Given this answer:
the maximum number of partitions over all topics determines the number of tasks.
and the code of AbstractTask with the following line:
final Set<TopicPartition> inputPartitions
I wonder when (if ever) a task can have multiple partitions assigned?
A task would have multiple input partitions if you do a join()
, merge()
, or copartition()
for example. Also if you read multiple topics at once via pattern subscription.
It's orthogonal to
the maximum number of partitions over all topics determines the number of tasks
The quote is about the number of created tasks and has nothing to do with the number of partitions per task.

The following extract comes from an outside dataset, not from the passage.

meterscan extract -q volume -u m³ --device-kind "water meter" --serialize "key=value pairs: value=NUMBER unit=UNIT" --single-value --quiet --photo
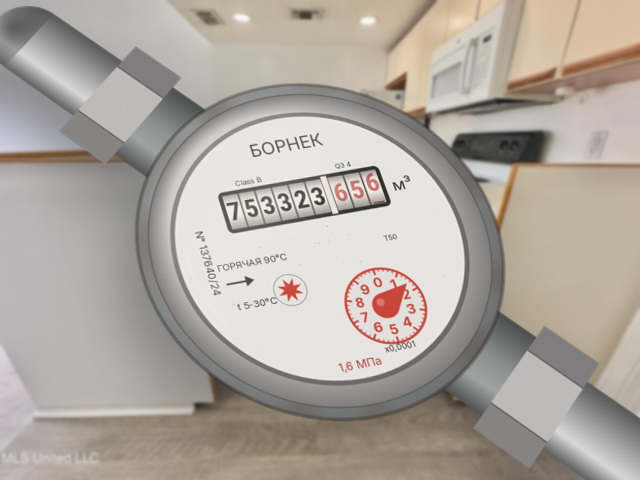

Assume you have two input topic A
with 2 partitions (A-0
and A-1
) and B
with only one partition (B-0
). Your program is:
KStream a = builder.stream("A",...);
KStream b = builder.stream("B",...);
a.merge(b);
Your program is logically:
topic-A ---+
+---> merge()
topic-B ---+
For this case, you would get two tasks:
Task 0_0:
A-0 ---+
+--- merge() -->
B-0 ---+
Task 0_1:
A-1 ---+
+--- merge() -->
Note that the second task 0_1
only has one input partition, because topic B has only 1 partition.
A task is basically a copy (physical instantiation) of your (logical) program that processed all partitions with the name partition number. Because topic-A has two partitions, two tasks need to be created.